I've got a sick baby who wants to be held.
Most. of. the. night.
Tonight Mr. C. was asleep against me and I was watching a show.
She'd been asleep for a few hours and I heard her start to cry.
I was anxious to pull her out and snuggle.
What did I notice?
Her big, beautiful blue eyes.
Her kinda crooked teeth.
Her unabashed, beautiful, wide, happy smile.
The way she kept cuddling in.
Her growing awareness of the world and objects in it, including finding our belly buttons.
("Where's your button? Where's Mommy's?)
This sweet girl in her monkey pajamas.
At one point she huddled herself right onto my chest and just snuggled there.
I rubbed her back and let my arms circle her little body, and I wondered how many more times I will get as lucky as that.
It is one of my most favorite things on earth.
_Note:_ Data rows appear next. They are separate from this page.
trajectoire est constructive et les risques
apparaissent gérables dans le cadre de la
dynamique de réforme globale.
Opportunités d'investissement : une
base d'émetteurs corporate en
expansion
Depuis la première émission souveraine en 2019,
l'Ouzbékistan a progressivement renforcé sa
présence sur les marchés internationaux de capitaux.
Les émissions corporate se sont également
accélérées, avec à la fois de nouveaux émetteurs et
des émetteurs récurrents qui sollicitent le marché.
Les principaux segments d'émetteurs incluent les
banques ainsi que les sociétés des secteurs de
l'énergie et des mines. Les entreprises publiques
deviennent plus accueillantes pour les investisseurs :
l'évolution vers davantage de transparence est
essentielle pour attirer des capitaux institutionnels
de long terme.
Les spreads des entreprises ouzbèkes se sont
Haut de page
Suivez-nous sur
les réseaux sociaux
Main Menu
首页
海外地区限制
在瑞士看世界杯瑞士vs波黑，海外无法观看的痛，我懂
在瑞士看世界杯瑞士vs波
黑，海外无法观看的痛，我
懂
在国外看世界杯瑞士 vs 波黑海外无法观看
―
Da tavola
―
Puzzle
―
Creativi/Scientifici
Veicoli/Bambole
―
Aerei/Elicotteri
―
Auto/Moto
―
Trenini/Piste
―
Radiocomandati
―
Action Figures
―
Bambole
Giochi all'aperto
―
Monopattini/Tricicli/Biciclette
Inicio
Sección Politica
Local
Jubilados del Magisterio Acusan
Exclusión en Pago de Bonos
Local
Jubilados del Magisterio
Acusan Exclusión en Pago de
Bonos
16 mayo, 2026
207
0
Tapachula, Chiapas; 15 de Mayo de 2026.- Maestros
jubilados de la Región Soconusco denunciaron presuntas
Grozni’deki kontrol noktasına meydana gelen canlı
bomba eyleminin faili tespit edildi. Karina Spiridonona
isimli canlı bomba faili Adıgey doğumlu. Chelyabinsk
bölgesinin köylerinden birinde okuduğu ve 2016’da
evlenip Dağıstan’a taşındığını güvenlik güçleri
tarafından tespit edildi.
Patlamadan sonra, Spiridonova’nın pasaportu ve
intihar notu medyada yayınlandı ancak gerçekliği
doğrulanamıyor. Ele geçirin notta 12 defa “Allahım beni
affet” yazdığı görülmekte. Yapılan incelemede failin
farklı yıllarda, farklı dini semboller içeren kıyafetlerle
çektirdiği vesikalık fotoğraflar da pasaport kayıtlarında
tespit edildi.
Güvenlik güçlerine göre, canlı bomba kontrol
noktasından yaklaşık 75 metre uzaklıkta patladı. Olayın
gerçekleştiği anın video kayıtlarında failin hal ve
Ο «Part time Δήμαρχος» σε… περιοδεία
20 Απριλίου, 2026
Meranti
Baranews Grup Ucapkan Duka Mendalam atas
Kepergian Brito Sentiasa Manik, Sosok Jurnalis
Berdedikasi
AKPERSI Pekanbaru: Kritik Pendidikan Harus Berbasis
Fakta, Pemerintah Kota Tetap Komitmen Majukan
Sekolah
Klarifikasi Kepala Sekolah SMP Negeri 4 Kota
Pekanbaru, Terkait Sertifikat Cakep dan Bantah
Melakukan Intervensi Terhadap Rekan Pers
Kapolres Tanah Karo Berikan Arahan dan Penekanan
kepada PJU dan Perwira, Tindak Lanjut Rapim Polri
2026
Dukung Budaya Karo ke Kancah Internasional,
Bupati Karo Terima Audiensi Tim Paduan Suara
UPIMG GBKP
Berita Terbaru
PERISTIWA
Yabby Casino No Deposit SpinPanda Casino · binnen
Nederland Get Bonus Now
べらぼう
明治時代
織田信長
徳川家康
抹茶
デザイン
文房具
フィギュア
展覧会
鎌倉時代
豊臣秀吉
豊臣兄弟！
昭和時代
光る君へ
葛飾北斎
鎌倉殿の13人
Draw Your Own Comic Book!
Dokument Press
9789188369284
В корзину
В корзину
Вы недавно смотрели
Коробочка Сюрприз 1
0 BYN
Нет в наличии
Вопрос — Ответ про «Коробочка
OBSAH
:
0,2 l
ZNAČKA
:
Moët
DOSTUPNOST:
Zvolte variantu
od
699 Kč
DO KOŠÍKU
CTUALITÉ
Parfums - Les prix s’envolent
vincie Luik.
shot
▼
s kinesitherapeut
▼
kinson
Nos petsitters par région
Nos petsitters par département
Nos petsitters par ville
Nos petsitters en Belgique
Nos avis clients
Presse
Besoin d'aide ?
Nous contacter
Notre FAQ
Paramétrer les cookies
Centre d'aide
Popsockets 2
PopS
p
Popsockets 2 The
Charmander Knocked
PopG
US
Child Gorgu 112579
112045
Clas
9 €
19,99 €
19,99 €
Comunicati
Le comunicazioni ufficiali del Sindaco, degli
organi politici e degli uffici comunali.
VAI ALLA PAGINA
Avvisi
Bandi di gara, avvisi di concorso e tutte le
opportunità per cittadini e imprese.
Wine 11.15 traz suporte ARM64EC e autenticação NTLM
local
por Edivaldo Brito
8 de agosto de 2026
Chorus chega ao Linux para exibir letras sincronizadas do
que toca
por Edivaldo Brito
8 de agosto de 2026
Even tho her skin and bones and blood and shape came into being in my body,
these experiences with her are the moments that are shaping my heart.
And I know that time will keep running, like it always has.
And I know that things will keep changing; they always do.
So I hold on.
Knowing how fast of a ride I am currently on makes it sweeter still.
And, ya know -- it made me start snapping several photos in a row as she began to drift off to sleep again, trying to capture how adorable these little hands and this little person are to me.